His father had owned the formerly abandoned theater for many years as City Hall inspectors repeatedly cited him for building code violations. He sold the shuttered theater to the city for $285,000 two decades ago. City Hall sold the empty theater for $1 three years ago to developers who renovated and recently opened it.

The Feldman family also owned one of the hundreds of dump trucks that were part of Daley’s Hired Truck Program. Daley scrapped the program in 2006 following a Sun-Times investigation that found City Hall spent $40 million hiring trucks that did little or no work on city construction projects while giving money to the campaigns of the mayor and other politicians. A federal investigation led to criminal convictions of 48 people, including city officials and truck owners. The Feldmans were never accused of any crime.

RE Holdings completed its most recent deal on Dec. 13, paying $12 million for nine vacant lots Secor owned in the 1600 block of West Madison Street.

Secor didn’t return calls. The Park Ridge woman’s family owns several other pieces of land near the United Center.

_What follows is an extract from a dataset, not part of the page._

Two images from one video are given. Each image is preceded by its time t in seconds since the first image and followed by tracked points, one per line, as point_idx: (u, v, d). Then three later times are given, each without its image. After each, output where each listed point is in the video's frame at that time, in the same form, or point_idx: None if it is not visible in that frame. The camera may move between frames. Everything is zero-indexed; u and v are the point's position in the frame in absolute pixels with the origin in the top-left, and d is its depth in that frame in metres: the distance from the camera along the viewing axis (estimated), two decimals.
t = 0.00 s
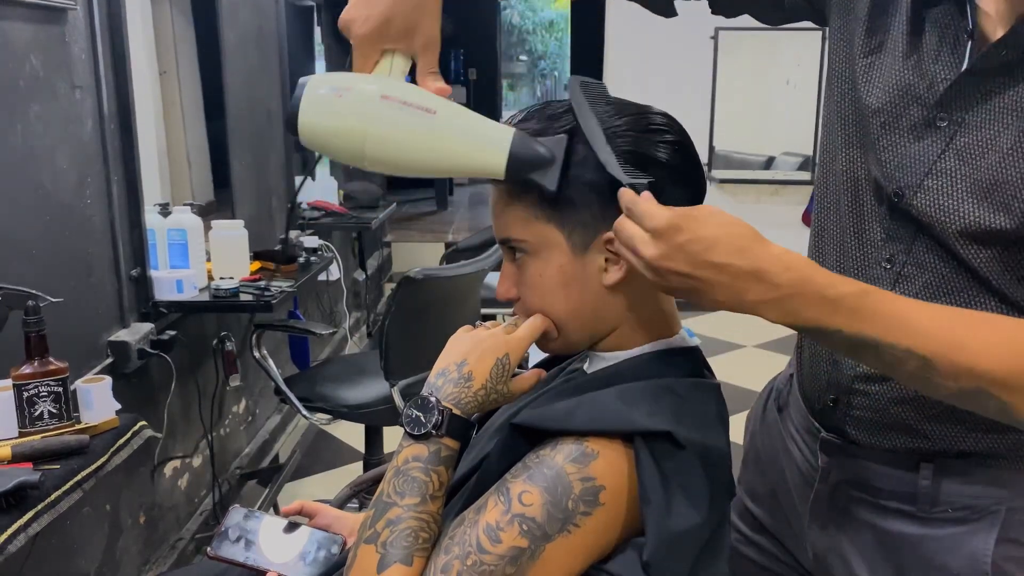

While the Feldman and Secor families have cashed in, the smallest independent operator, Peoples Stadium Parking, turned down an $8 million offer for its land, according to Ronald Shudnow, an attorney whose family has owned the company for decades. He says part of the reason is the capital gains taxes they might have to pay.

Shudnow says he doesn’t know why Reinsdorf’s interests are trying to buy the parking lots.

“They shouldn’t consider us a threat,” Shudnow says. “What they don’t like about us is we always charge less than they do. We always try to keep it $3 under them.”